The Bayonne City Council adopted an ordinance authorizing a payments-in-lieu-of-taxes (PILOT) agreement with Bayonne Equities BII Urban Renewal at its June meeting.
The tax abatement will last for a term of 20 years for the property at 9-11 West 12th Street and 281-289 Broadway. A 10-story mixed-use development is proposed for the corner of West 12th Street and Broadway, with 100 units and 2,200 square feet of retail space.
Under a PILOT agreement, municipalities grant developers exemptions from traditional property taxes for a set period of time to encourage them to make improvements to property or locate a project in a distressed or “blighted” area. Instead of property taxes, developers make an annual payment to the municipality. The payment is typically much less than traditional taxes, and is structured so that the municipality receives more of a benefit than it would from usual property taxes. These exemptions save a developer in real estate taxes, but they provide an increase in the fair market value of the property as a result of higher net operating income.
Third Ward City Councilman Gary La Pelusa didn’t even want to introduce the ordinance in April because the PILOT was for 20 years.
Last year, the council adopted an ordinance limiting PILOT agreements to twenty years maximum. At that meeting, the council pledged to lower the maximum to 15 years this year. Since then, La Pelusa has been pushing to enact that 15-year cap every time the council votes on a PILOT.
After a back and forth at the April meeting, City Council President Sharon Ashe-Nadrowski agreed with La Pelusa and they both voted against approving the agreement due to the length. However, the rest of the council voted 3-2 to introduce the ordinance, including First Ward City Councilman Neil Carroll, Second Ward City Councilman Sal Gullace, and City Councilman At-Large Juan Perez.
At the June meeting, the council voted 3-2 to approve the PILOT, this time with First Ward City Councilman Neil Carroll and Third Ward City Councilman Gary La Pelusa in opposition.
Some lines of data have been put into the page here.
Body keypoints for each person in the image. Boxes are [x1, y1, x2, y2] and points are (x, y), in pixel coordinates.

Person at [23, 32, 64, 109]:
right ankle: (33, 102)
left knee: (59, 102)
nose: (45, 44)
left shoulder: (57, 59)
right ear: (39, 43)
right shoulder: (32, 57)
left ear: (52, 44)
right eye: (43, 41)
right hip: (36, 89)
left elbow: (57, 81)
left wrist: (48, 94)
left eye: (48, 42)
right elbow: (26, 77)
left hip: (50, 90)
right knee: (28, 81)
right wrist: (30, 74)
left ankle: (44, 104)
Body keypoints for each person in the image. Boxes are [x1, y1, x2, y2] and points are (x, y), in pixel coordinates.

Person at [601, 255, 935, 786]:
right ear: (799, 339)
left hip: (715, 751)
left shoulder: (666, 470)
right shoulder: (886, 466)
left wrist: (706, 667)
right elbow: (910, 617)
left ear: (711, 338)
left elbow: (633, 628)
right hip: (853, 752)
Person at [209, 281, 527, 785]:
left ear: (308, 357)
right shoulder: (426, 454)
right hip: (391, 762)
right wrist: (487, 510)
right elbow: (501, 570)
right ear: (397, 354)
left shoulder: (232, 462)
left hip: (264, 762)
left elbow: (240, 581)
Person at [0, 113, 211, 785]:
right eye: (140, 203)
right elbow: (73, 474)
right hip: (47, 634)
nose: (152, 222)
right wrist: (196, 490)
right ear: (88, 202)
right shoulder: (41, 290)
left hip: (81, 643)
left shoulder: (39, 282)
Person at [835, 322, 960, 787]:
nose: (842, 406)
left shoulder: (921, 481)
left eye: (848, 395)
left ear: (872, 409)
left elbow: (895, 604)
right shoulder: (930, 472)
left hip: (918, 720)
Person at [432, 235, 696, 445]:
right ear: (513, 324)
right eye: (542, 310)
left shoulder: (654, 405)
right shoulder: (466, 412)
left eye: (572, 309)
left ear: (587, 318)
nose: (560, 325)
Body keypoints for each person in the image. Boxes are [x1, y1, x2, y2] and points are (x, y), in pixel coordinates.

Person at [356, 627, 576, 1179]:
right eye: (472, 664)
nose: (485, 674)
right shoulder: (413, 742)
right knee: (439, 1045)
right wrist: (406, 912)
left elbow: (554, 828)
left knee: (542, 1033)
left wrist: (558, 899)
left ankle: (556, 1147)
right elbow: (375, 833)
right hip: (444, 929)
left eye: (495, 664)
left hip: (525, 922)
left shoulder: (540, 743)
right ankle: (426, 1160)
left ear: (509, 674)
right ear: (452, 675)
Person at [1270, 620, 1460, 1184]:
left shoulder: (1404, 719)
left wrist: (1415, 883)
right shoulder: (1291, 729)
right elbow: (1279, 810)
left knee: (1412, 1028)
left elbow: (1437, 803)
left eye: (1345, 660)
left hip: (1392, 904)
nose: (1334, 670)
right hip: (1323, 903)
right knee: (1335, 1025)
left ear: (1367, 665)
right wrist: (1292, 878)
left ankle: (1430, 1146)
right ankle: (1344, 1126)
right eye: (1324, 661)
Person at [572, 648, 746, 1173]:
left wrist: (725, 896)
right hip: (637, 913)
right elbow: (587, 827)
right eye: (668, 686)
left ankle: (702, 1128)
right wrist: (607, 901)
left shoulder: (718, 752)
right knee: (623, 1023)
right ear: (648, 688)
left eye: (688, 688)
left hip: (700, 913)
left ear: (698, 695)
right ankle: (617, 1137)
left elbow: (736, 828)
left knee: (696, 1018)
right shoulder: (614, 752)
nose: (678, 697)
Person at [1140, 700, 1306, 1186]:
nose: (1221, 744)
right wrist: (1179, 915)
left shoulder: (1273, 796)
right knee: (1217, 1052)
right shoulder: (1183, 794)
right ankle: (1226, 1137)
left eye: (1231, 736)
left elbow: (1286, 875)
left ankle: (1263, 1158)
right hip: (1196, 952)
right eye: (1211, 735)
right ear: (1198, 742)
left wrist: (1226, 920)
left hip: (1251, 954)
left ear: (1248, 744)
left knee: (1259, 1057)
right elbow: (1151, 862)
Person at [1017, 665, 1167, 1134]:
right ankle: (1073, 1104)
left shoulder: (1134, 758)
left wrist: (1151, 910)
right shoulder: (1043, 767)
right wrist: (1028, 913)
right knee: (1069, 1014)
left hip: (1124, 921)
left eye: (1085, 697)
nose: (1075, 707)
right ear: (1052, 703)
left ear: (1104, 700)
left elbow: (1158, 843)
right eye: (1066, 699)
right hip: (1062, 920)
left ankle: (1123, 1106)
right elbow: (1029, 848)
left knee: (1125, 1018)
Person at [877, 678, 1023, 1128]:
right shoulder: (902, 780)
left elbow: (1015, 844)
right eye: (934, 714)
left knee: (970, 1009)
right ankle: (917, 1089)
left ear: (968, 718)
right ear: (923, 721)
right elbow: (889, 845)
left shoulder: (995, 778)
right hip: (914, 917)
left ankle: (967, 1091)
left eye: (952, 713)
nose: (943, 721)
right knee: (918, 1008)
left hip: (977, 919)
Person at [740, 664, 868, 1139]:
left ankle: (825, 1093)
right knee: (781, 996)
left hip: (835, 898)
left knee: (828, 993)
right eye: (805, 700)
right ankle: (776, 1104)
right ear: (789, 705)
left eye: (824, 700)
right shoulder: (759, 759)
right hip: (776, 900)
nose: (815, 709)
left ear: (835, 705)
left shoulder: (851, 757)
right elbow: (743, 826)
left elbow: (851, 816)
“Residential abatements, I generally vote no on them,” La Pelusa said. “We as a council unanimously passed a resolution months ago that pushed for a 20-year limit last year, trying to push for 15 years as a maximum this year. This [agreement] is 20, not 15. Generally, when there are jobs being offered, then I think about these things that I would otherwise be against. I don’t think this warrants a 20-year abatement.”
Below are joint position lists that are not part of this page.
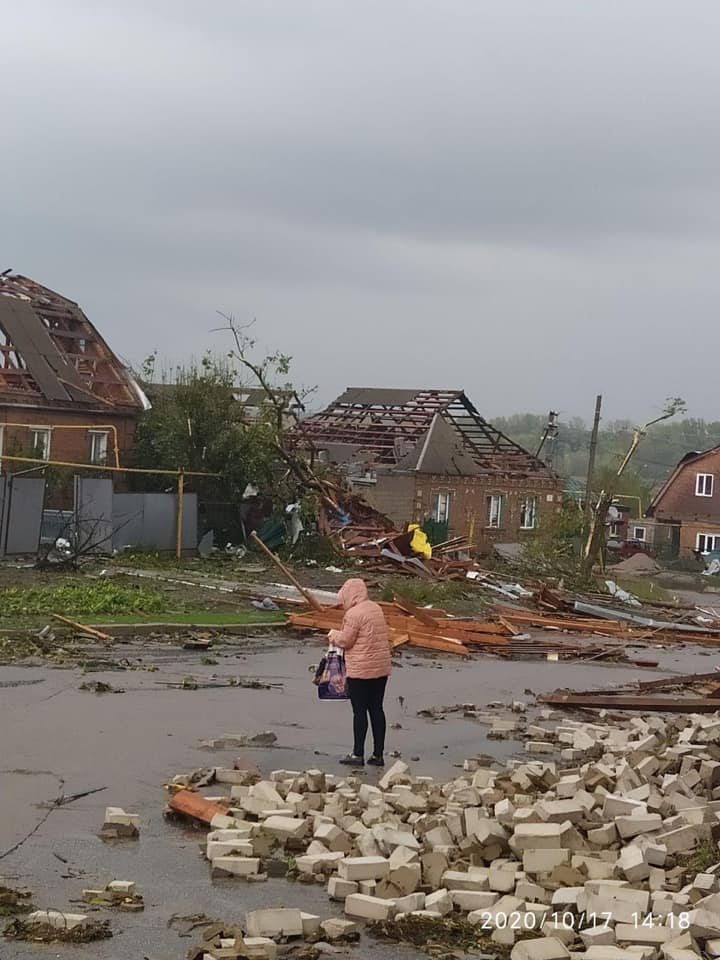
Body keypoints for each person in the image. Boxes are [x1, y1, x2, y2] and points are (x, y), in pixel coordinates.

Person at [328, 578, 391, 767]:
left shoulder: (353, 614)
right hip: (380, 669)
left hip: (360, 670)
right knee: (377, 709)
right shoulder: (376, 608)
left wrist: (333, 634)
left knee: (359, 712)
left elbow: (346, 641)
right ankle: (378, 755)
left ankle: (357, 754)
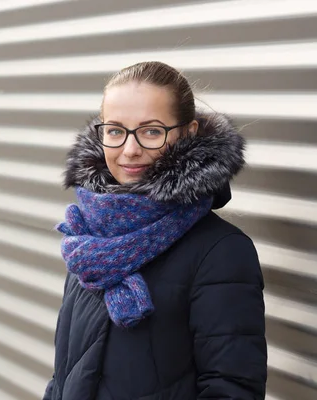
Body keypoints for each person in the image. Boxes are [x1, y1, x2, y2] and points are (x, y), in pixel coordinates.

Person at [43, 61, 267, 400]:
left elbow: (232, 389)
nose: (130, 149)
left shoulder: (221, 252)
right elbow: (65, 377)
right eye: (116, 131)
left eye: (151, 131)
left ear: (187, 133)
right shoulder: (90, 241)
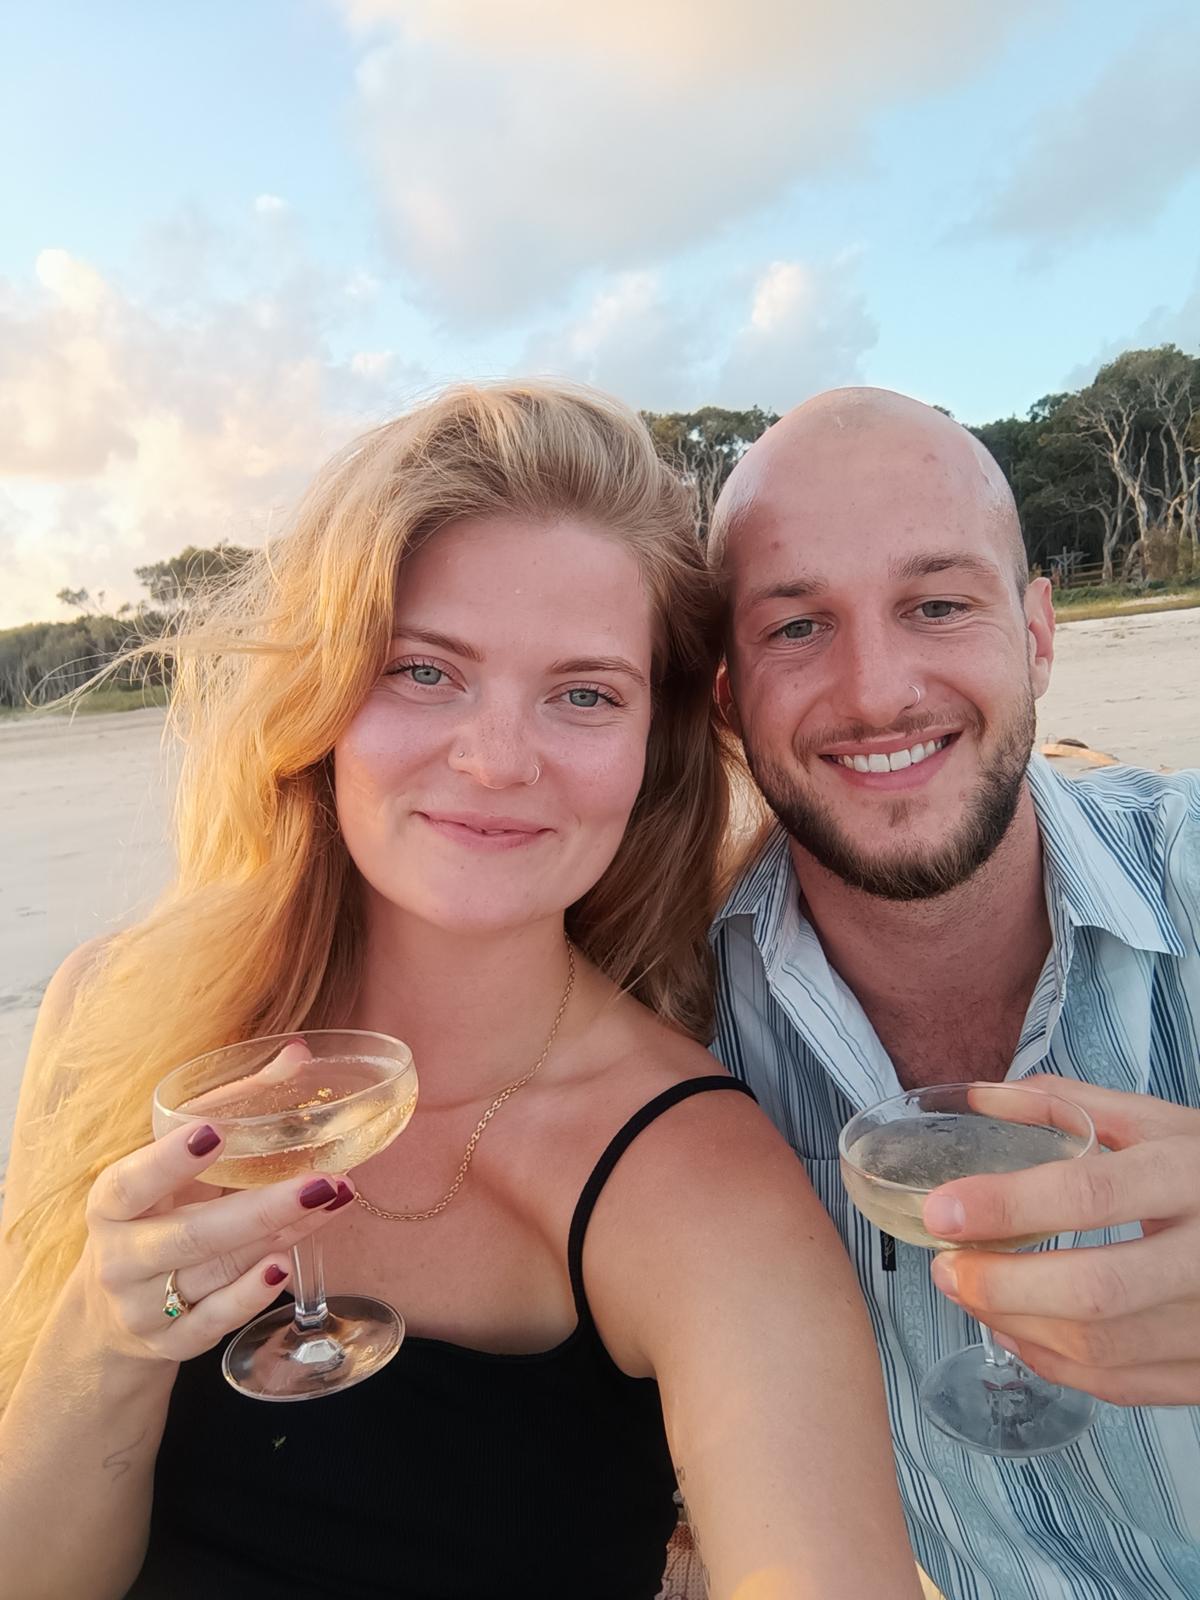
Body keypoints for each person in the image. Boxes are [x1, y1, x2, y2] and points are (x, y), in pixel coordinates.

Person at [0, 381, 922, 1600]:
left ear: (656, 746)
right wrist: (107, 1343)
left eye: (584, 692)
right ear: (321, 697)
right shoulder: (110, 1013)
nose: (496, 758)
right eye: (426, 672)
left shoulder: (695, 1183)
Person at [707, 386, 1200, 1600]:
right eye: (796, 628)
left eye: (937, 604)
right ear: (724, 692)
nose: (877, 691)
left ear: (1036, 633)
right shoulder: (672, 1020)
This time, Carroll, whose ward the project is in, also voted against the agreement.
Carroll said he opposed the PILOT “in the interests of the common man’s voice being heard … There are a number of other reasons why I feel the way I feel … I sympathize with the sentiments from … residents in that area.”
He added that if the PILOT is approved, the developer should consider the use of unionized labor during the construction of the property.
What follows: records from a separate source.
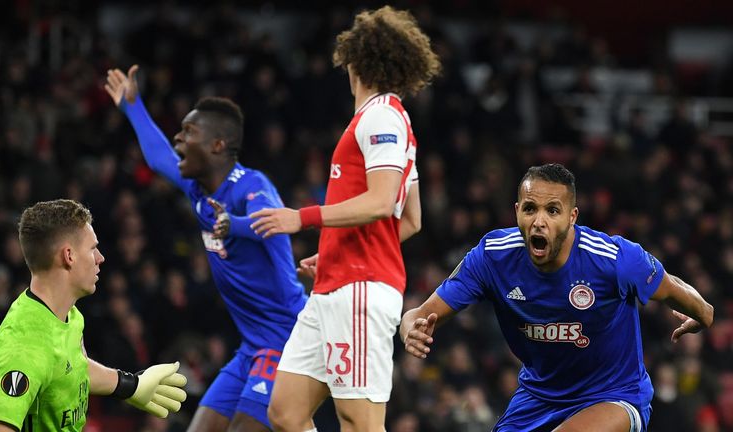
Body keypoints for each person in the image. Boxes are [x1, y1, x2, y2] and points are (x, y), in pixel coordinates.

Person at [400, 163, 715, 432]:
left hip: (615, 395)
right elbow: (421, 313)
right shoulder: (492, 257)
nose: (539, 221)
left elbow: (670, 286)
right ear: (516, 212)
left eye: (552, 210)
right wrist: (411, 326)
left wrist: (703, 314)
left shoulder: (613, 260)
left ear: (572, 216)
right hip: (539, 396)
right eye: (530, 209)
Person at [250, 6, 441, 431]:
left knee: (359, 423)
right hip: (334, 285)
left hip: (359, 290)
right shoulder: (386, 119)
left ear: (355, 59)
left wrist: (303, 218)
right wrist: (334, 250)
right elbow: (409, 220)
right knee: (286, 412)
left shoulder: (381, 117)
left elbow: (379, 202)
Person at [105, 65, 308, 432]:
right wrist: (132, 106)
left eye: (189, 131)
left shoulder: (251, 185)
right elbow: (158, 157)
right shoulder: (198, 191)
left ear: (217, 145)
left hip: (287, 339)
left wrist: (236, 224)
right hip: (252, 347)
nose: (178, 139)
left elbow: (271, 225)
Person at [0, 199, 187, 432]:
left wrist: (131, 385)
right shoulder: (24, 346)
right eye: (92, 248)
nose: (100, 258)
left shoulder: (70, 315)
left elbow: (71, 367)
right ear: (69, 255)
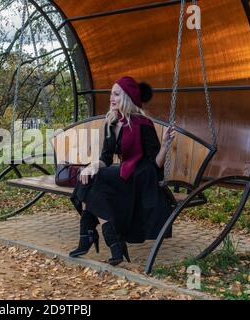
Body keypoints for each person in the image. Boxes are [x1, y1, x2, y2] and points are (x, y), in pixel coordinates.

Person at [69, 76, 175, 266]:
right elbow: (106, 159)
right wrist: (92, 166)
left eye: (116, 94)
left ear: (127, 97)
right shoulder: (111, 122)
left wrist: (165, 147)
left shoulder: (143, 124)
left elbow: (155, 164)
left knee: (95, 182)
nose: (112, 97)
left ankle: (89, 236)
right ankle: (113, 244)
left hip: (142, 177)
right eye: (111, 93)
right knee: (89, 177)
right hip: (125, 173)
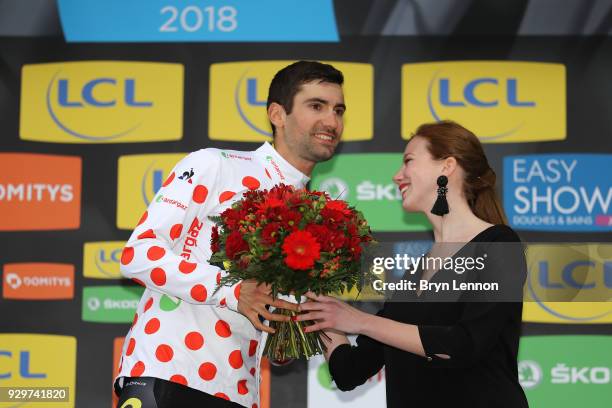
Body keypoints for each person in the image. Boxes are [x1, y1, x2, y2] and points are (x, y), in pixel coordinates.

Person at [114, 60, 347, 408]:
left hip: (239, 390)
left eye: (338, 110)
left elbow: (276, 342)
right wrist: (235, 291)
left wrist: (289, 329)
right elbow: (138, 255)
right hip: (169, 369)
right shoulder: (215, 164)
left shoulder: (315, 217)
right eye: (317, 106)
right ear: (277, 114)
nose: (331, 121)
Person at [298, 120, 529, 407]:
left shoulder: (498, 244)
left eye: (408, 161)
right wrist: (318, 306)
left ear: (447, 167)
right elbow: (350, 371)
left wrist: (360, 321)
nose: (397, 176)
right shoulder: (413, 276)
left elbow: (463, 345)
Ashe-Nadrowski voted yes, along with Gullace and Perez, but said she “understands the idea” for lowering the maximum length of PILOT agreements to 15 years.
“Although we’d like to see [the terms] go down, I believe that I’d rather add five years to a PILOT then have an empty lot like we did at Garden State for almost 30 years,” Ashe-Nadrowski said. “So I’m willing to go the extra five years to prevent another Garden State, which anyone who’s been in Bayonne will understand has been an empty lot for I think 25 years because they didn’t have the financing to build it.”
Perez, who previously said he would vote against the agreement if it was not lowered to 15 years, voted to adopt the ordinance without comment.